Friday, May 23, 2008

High gas prices and consumer demand

There have been many articles recently about how high gas prices are changing consumer behavior. Some articles note that in some areas gasoline consumption is down (as is the case in California), others note the decline in Vehicle Miles Traveled from last year. Still others claim that everyone is rushing to trade in large cars for small cars and hybrids, a claim that is partially true at best.

Getting back to the VMT claims, there are a couple of things to think about. The first thing is what activities are not happening because of the decline in VMT? Even though transit agencies are claiming up to about a 10% rise in transit boardings, that is still less that 0.5% of all trips (I don't have the details to break down VMT and trips, but unless it is long distance commuters who gave up driving there still should be noticeably less activities.). Commuting has inelastic demand, so the reductions must be in discretionary travel, yet retail sales were stable (not to mention all those people driving their SUVs from dealer to dealer to buy hybrids!). There is some anecdotal support to the idea that people are substituting cheaper goods for what they used to buy, but is that the case with driving? Could it be that people are buying the same amount of stuff except that it is cheaper and closer to home? That seems unlikely.

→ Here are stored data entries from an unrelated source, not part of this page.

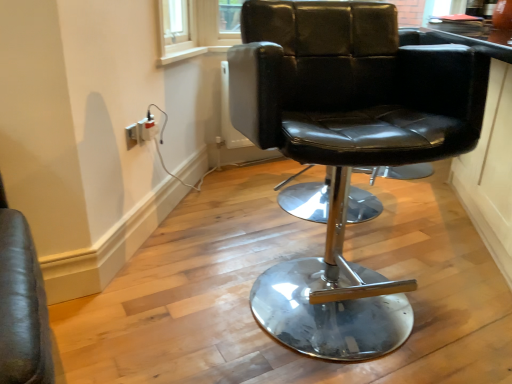
The height and width of the screenshot is (384, 512). What do you see at coordinates (148, 128) in the screenshot?
I see `white plastic socket at lower left, the 1th electric outlet in the right-to-left sequence` at bounding box center [148, 128].

Describe the element at coordinates (132, 135) in the screenshot. I see `white plastic electric outlet at lower left, the 1th electric outlet from the front` at that location.

Locate an element on the screen. The width and height of the screenshot is (512, 384). white plastic socket at lower left, acting as the 2th electric outlet starting from the front is located at coordinates (148, 128).

Can you confirm if black leather chair at center is bigger than white plastic electric outlet at lower left, the first electric outlet viewed from the left?

Correct, black leather chair at center is larger in size than white plastic electric outlet at lower left, the first electric outlet viewed from the left.

Can you tell me how much black leather chair at center and white plastic electric outlet at lower left, placed as the 2th electric outlet when sorted from right to left, differ in facing direction?

70.6 degrees.

Is point (345, 30) less distant than point (132, 141)?

Yes.

Which object is closer to the camera taking this photo, black leather chair at center or white plastic electric outlet at lower left, the 2th electric outlet viewed from the back?

black leather chair at center is closer to the camera.

This screenshot has height=384, width=512. I want to click on chair in front of the white plastic socket at lower left, positioned as the second electric outlet in left-to-right order, so click(346, 149).

Is white plastic socket at lower left, positioned as the second electric outlet in left-to-right order, outside of black leather chair at center?

Indeed, white plastic socket at lower left, positioned as the second electric outlet in left-to-right order, is completely outside black leather chair at center.

Who is smaller, white plastic socket at lower left, positioned as the second electric outlet in left-to-right order, or black leather chair at center?

white plastic socket at lower left, positioned as the second electric outlet in left-to-right order, is smaller.

Is white plastic electric outlet at lower left, placed as the 2th electric outlet when sorted from right to left, oriented away from black leather chair at center?

white plastic electric outlet at lower left, placed as the 2th electric outlet when sorted from right to left, is not turned away from black leather chair at center.

Considering the positions of objects white plastic electric outlet at lower left, the 1th electric outlet from the front, and black leather chair at center in the image provided, who is more to the left, white plastic electric outlet at lower left, the 1th electric outlet from the front, or black leather chair at center?

From the viewer's perspective, white plastic electric outlet at lower left, the 1th electric outlet from the front, appears more on the left side.

Does white plastic electric outlet at lower left, the 2th electric outlet viewed from the back, have a smaller size compared to black leather chair at center?

Yes, white plastic electric outlet at lower left, the 2th electric outlet viewed from the back, is smaller than black leather chair at center.

Considering the relative sizes of black leather chair at center and white plastic socket at lower left, acting as the 2th electric outlet starting from the front, in the image provided, is black leather chair at center wider than white plastic socket at lower left, acting as the 2th electric outlet starting from the front,?

Yes, black leather chair at center is wider than white plastic socket at lower left, acting as the 2th electric outlet starting from the front.

Considering the relative positions of black leather chair at center and white plastic socket at lower left, the 1th electric outlet from the back, in the image provided, is black leather chair at center to the right of white plastic socket at lower left, the 1th electric outlet from the back, from the viewer's perspective?

Yes.

Consider the image. Is the surface of black leather chair at center in direct contact with white plastic socket at lower left, acting as the 2th electric outlet starting from the front?

No.

From the image's perspective, which one is positioned lower, black leather chair at center or white plastic socket at lower left, positioned as the second electric outlet in left-to-right order?

black leather chair at center.

Is point (137, 139) positioned behind point (145, 121)?

No, it is not.

How many degrees apart are the facing directions of white plastic electric outlet at lower left, the 1th electric outlet from the front, and white plastic socket at lower left, the 1th electric outlet in the right-to-left sequence?

They differ by 0.00329 degrees in their facing directions.

Is white plastic electric outlet at lower left, placed as the 2th electric outlet when sorted from right to left, inside the boundaries of white plastic socket at lower left, acting as the 2th electric outlet starting from the front, or outside?

white plastic electric outlet at lower left, placed as the 2th electric outlet when sorted from right to left, is located beyond the bounds of white plastic socket at lower left, acting as the 2th electric outlet starting from the front.

The height and width of the screenshot is (384, 512). I want to click on electric outlet above the white plastic electric outlet at lower left, the 2th electric outlet viewed from the back (from the image's perspective), so click(148, 128).

Considering the positions of point (152, 127) and point (135, 140), is point (152, 127) closer or farther from the camera than point (135, 140)?

Point (152, 127).

Between white plastic socket at lower left, positioned as the second electric outlet in left-to-right order, and white plastic electric outlet at lower left, the 1th electric outlet from the front, which one has more height?

Standing taller between the two is white plastic electric outlet at lower left, the 1th electric outlet from the front.

Is white plastic socket at lower left, acting as the 2th electric outlet starting from the front, looking in the opposite direction of white plastic electric outlet at lower left, placed as the 2th electric outlet when sorted from right to left?

white plastic socket at lower left, acting as the 2th electric outlet starting from the front, is not turned away from white plastic electric outlet at lower left, placed as the 2th electric outlet when sorted from right to left.

What's the angular difference between white plastic socket at lower left, the 1th electric outlet in the right-to-left sequence, and white plastic electric outlet at lower left, the 1th electric outlet from the front,'s facing directions?

white plastic socket at lower left, the 1th electric outlet in the right-to-left sequence, and white plastic electric outlet at lower left, the 1th electric outlet from the front, are facing 0.00329 degrees away from each other.

This screenshot has height=384, width=512. What are the coordinates of `chair below the white plastic electric outlet at lower left, placed as the 2th electric outlet when sorted from right to left (from the image's perspective)` in the screenshot? It's located at [346, 149].

I want to click on chair above the white plastic socket at lower left, the 1th electric outlet from the back (from a real-world perspective), so click(346, 149).

From the image, which object appears to be nearer to black leather chair at center, white plastic electric outlet at lower left, the 1th electric outlet from the front, or white plastic socket at lower left, the 1th electric outlet from the back?

white plastic electric outlet at lower left, the 1th electric outlet from the front, lies closer to black leather chair at center than the other object.

Considering their positions, is white plastic socket at lower left, the 1th electric outlet in the right-to-left sequence, positioned further to black leather chair at center than white plastic electric outlet at lower left, the first electric outlet viewed from the left?

Among the two, white plastic socket at lower left, the 1th electric outlet in the right-to-left sequence, is located further to black leather chair at center.

Considering their positions, is white plastic electric outlet at lower left, the 2th electric outlet viewed from the back, positioned further to white plastic socket at lower left, the 1th electric outlet in the right-to-left sequence, than black leather chair at center?

black leather chair at center.

Based on the photo, estimate the real-world distances between objects in this image. Which object is closer to white plastic electric outlet at lower left, the first electric outlet viewed from the left, white plastic socket at lower left, the 1th electric outlet from the back, or black leather chair at center?

The object closer to white plastic electric outlet at lower left, the first electric outlet viewed from the left, is white plastic socket at lower left, the 1th electric outlet from the back.

Estimate the real-world distances between objects in this image. Which object is closer to white plastic electric outlet at lower left, the first electric outlet viewed from the left, black leather chair at center or white plastic socket at lower left, acting as the 2th electric outlet starting from the front?

white plastic socket at lower left, acting as the 2th electric outlet starting from the front, lies closer to white plastic electric outlet at lower left, the first electric outlet viewed from the left, than the other object.

When comparing their distances from white plastic socket at lower left, the 1th electric outlet from the back, does black leather chair at center or white plastic electric outlet at lower left, the first electric outlet viewed from the left, seem closer?

white plastic electric outlet at lower left, the first electric outlet viewed from the left, is positioned closer to the anchor white plastic socket at lower left, the 1th electric outlet from the back.

Locate an element on the screen. Image resolution: width=512 pixels, height=384 pixels. electric outlet located between black leather chair at center and white plastic socket at lower left, the 1th electric outlet from the back, in the depth direction is located at coordinates (132, 135).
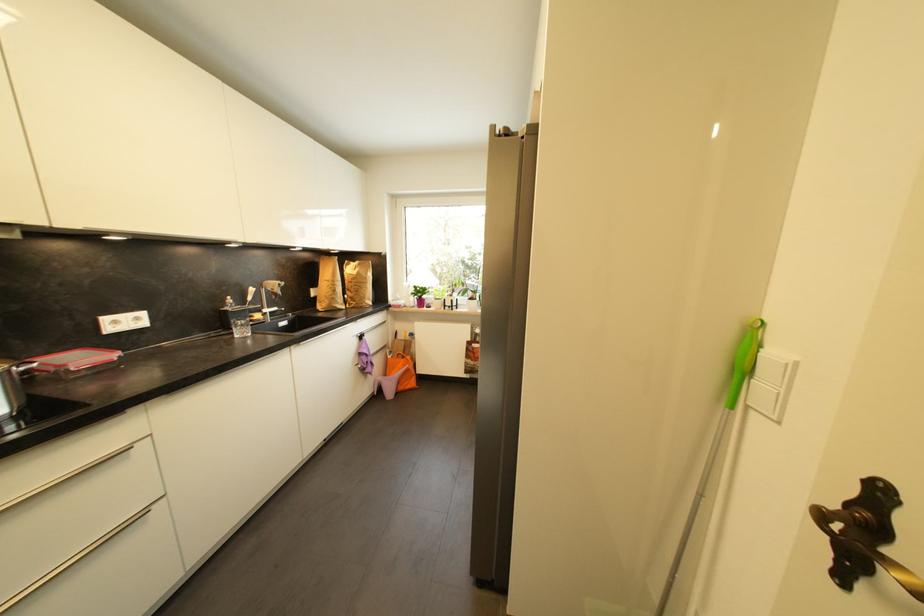
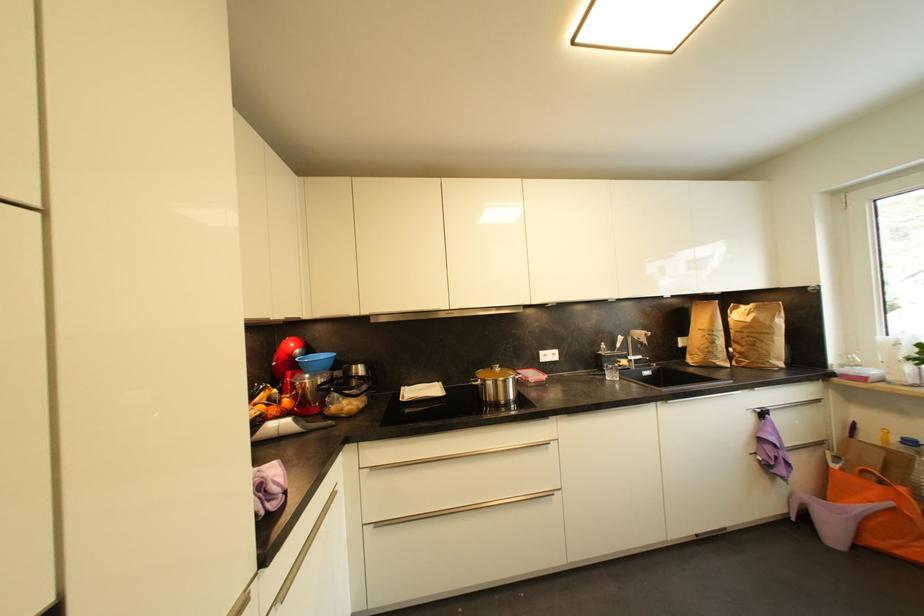
Locate, in the second image, the point that corresponds to [384,381] in the first image.

(811, 498)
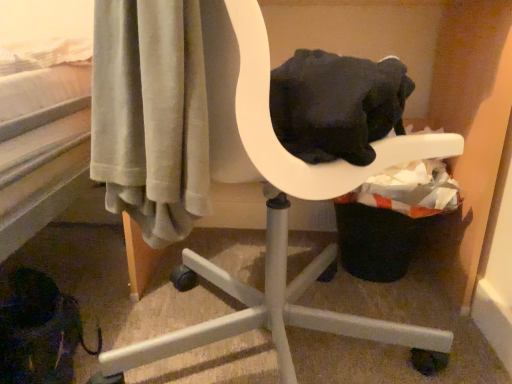
This screenshot has height=384, width=512. I want to click on black fabric laundry basket at lower right, so click(387, 221).

What do you see at coordinates (387, 221) in the screenshot? I see `black fabric laundry basket at lower right` at bounding box center [387, 221].

Describe the element at coordinates (273, 202) in the screenshot. I see `white plastic chair at center` at that location.

Find the location of a particular element. The width and height of the screenshot is (512, 384). white plastic chair at center is located at coordinates (273, 202).

Measure the distance between point (463, 145) and camera.

Point (463, 145) and camera are 22.99 inches apart from each other.

Where is `black fabric laundry basket at lower right`? The width and height of the screenshot is (512, 384). black fabric laundry basket at lower right is located at coordinates (387, 221).

Which object is positioned more to the right, black fabric laundry basket at lower right or white plastic chair at center?

black fabric laundry basket at lower right is more to the right.

Relative to white plastic chair at center, is black fabric laundry basket at lower right in front or behind?

Visually, black fabric laundry basket at lower right is located behind white plastic chair at center.

Is point (391, 178) more distant than point (345, 186)?

That is True.

From the image's perspective, who appears lower, black fabric laundry basket at lower right or white plastic chair at center?

black fabric laundry basket at lower right, from the image's perspective.

From a real-world perspective, between black fabric laundry basket at lower right and white plastic chair at center, who is vertically higher?

In real-world perspective, white plastic chair at center is above.

Based on the photo, considering the sizes of objects black fabric laundry basket at lower right and white plastic chair at center in the image provided, who is thinner, black fabric laundry basket at lower right or white plastic chair at center?

With smaller width is black fabric laundry basket at lower right.

Considering the sizes of objects black fabric laundry basket at lower right and white plastic chair at center in the image provided, who is taller, black fabric laundry basket at lower right or white plastic chair at center?

white plastic chair at center is taller.

Which of these two, black fabric laundry basket at lower right or white plastic chair at center, is bigger?

With larger size is white plastic chair at center.

Is black fabric laundry basket at lower right located outside white plastic chair at center?

No.

Is black fabric laundry basket at lower right positioned far away from white plastic chair at center?

No, there isn't a large distance between black fabric laundry basket at lower right and white plastic chair at center.

Is black fabric laundry basket at lower right aimed at white plastic chair at center?

Yes, black fabric laundry basket at lower right is aimed at white plastic chair at center.

The height and width of the screenshot is (384, 512). Find the location of `laundry basket on the right of the white plastic chair at center`. laundry basket on the right of the white plastic chair at center is located at coordinates (387, 221).

Considering the positions of objects white plastic chair at center and black fabric laundry basket at lower right in the image provided, who is more to the left, white plastic chair at center or black fabric laundry basket at lower right?

Positioned to the left is white plastic chair at center.

Considering their positions, is white plastic chair at center located in front of or behind black fabric laundry basket at lower right?

white plastic chair at center is positioned closer to the viewer than black fabric laundry basket at lower right.

Is point (327, 328) closer or farther from the camera than point (346, 229)?

Point (327, 328) appears to be closer to the viewer than point (346, 229).

From the image's perspective, is white plastic chair at center below black fabric laundry basket at lower right?

No.

Consider the image. From a real-world perspective, is white plastic chair at center located beneath black fabric laundry basket at lower right?

No, from a real-world perspective, white plastic chair at center is not under black fabric laundry basket at lower right.

From the picture: Which object is wider, white plastic chair at center or black fabric laundry basket at lower right?

white plastic chair at center.

Which of these two, white plastic chair at center or black fabric laundry basket at lower right, stands shorter?

With less height is black fabric laundry basket at lower right.

Can you confirm if white plastic chair at center is smaller than black fabric laundry basket at lower right?

No.

Do you think white plastic chair at center is within black fabric laundry basket at lower right, or outside of it?

white plastic chair at center is not enclosed by black fabric laundry basket at lower right.

Is white plastic chair at center far from black fabric laundry basket at lower right?

That's not correct — white plastic chair at center is a little close to black fabric laundry basket at lower right.

Is black fabric laundry basket at lower right at the back of white plastic chair at center?

Yes.

What's the angular difference between white plastic chair at center and black fabric laundry basket at lower right's facing directions?

They differ by 0.000561 degrees in their facing directions.

Locate an element on the screen. Image resolution: width=512 pixels, height=384 pixels. chair lying on the left of black fabric laundry basket at lower right is located at coordinates (273, 202).

The width and height of the screenshot is (512, 384). I want to click on laundry basket on the right of white plastic chair at center, so click(387, 221).

Image resolution: width=512 pixels, height=384 pixels. In order to click on chair in front of the black fabric laundry basket at lower right in this screenshot , I will do `click(273, 202)`.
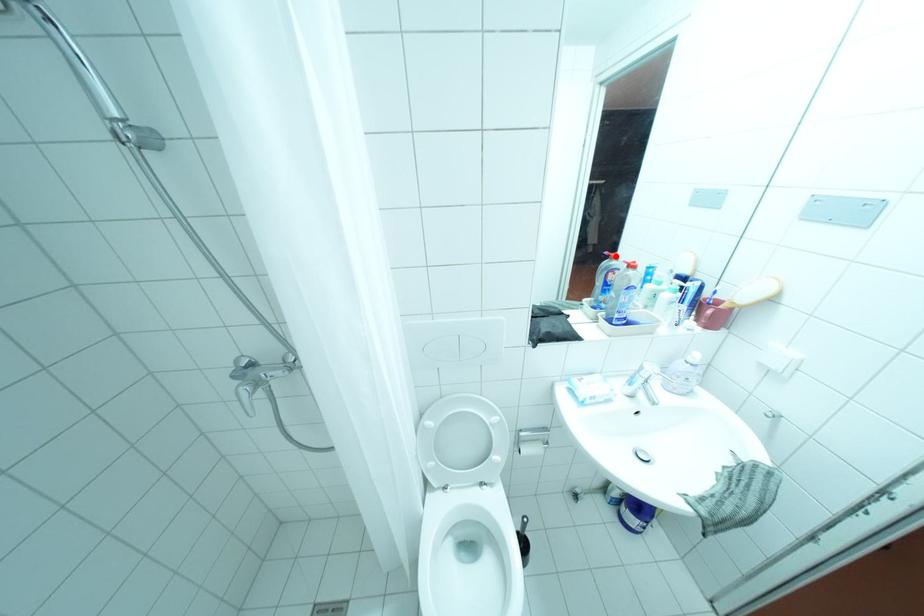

At this point with expensive but not outlandishly pricey gas the news report cannot be reconciled. If people are buying hybrids in droves they should be reducing their driving (their miles traveled is actually expected to increase as the per mile costs decline). No one has looked at the supply of hybrids, which have had waiting lists for a while now. Production may have just caught up to demand. Since transit is experiencing a surge in ridership, you'd hope the agencies would do something to maintain the ridership. That seems like a lost cause, at least in LA. As D.J. Waldie describes, transit service is getting worse in LA partly because of the interest in express buses and certainly because of trains. The most recent budget proposal from MTA allocates 23% of the total $3 billion budget to trains, which have a handful of lines compared with the hundreds of bus lines. About 14% of the budget goes to roads and bridges. With this type of investment no one will find the LA transit service worth continuing to take once they get used to high gas prices or finally buy that Prius.

Ultimately, however, travel is considered a derived demand. When the demand for travel declines lower demand should be seen elsewhere. Right now I can't reconcile the data available. I suspect every story has some truth, but the actual evidence will still have to be figured out.